> INSTRUCTIONS TO FOLLOW
Reproduce the material below word for word, starting at the line that contains "If you take a look at this compass, how" and ending with the final line of the material. Leave the pictures out.

Dataset entries
==============================

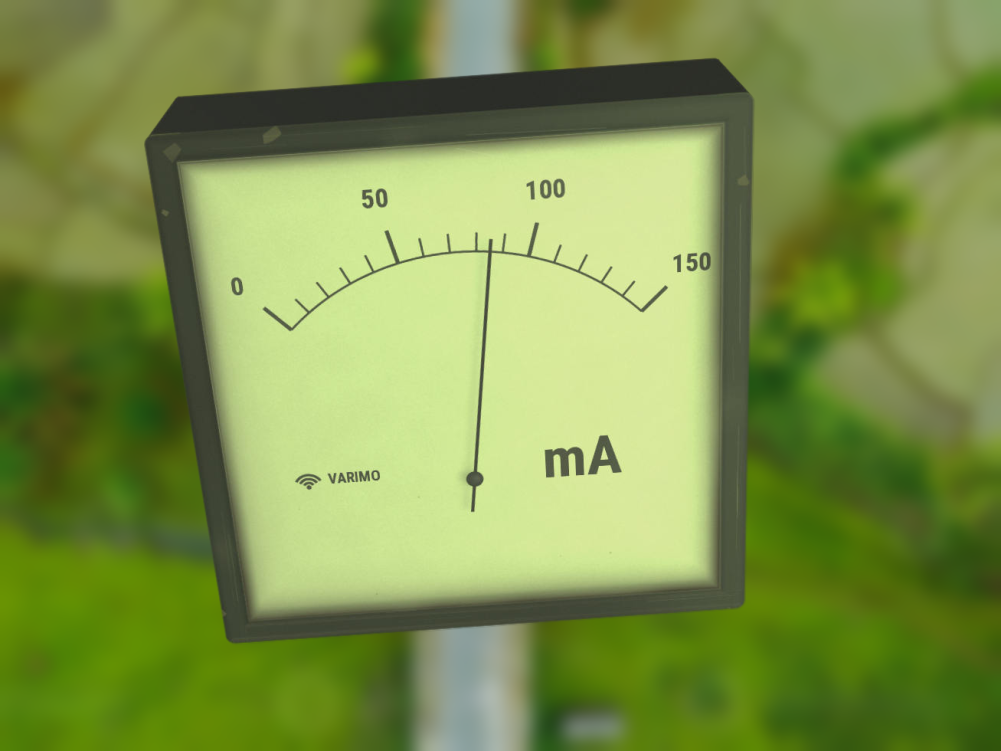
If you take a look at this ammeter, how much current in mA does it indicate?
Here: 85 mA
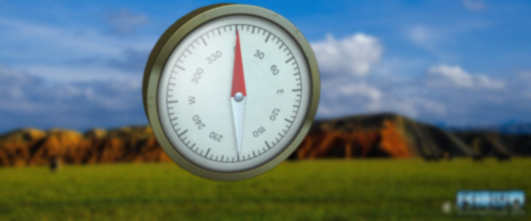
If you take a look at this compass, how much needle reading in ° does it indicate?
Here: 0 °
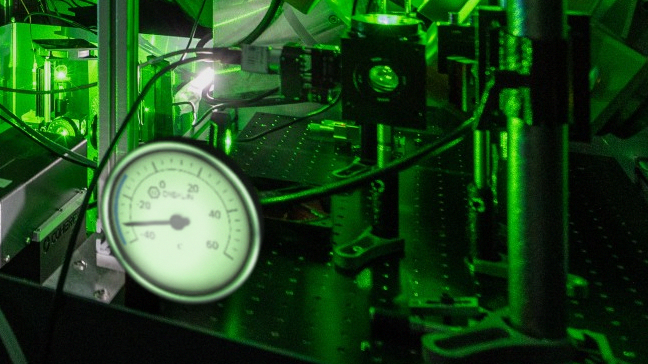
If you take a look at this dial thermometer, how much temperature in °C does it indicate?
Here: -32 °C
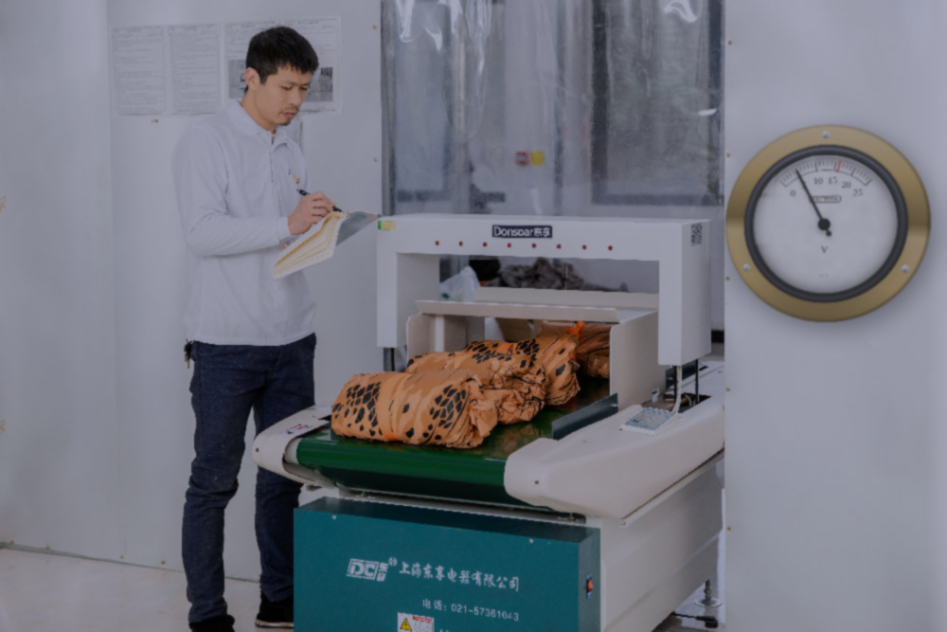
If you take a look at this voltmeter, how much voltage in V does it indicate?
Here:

==============================

> ANSWER TO THE EXERCISE
If you take a look at this compass, how much needle reading in ° does it indicate?
Here: 0 °
If you take a look at this dial thermometer, how much temperature in °C does it indicate?
Here: -32 °C
If you take a look at this voltmeter, how much voltage in V does it indicate?
Here:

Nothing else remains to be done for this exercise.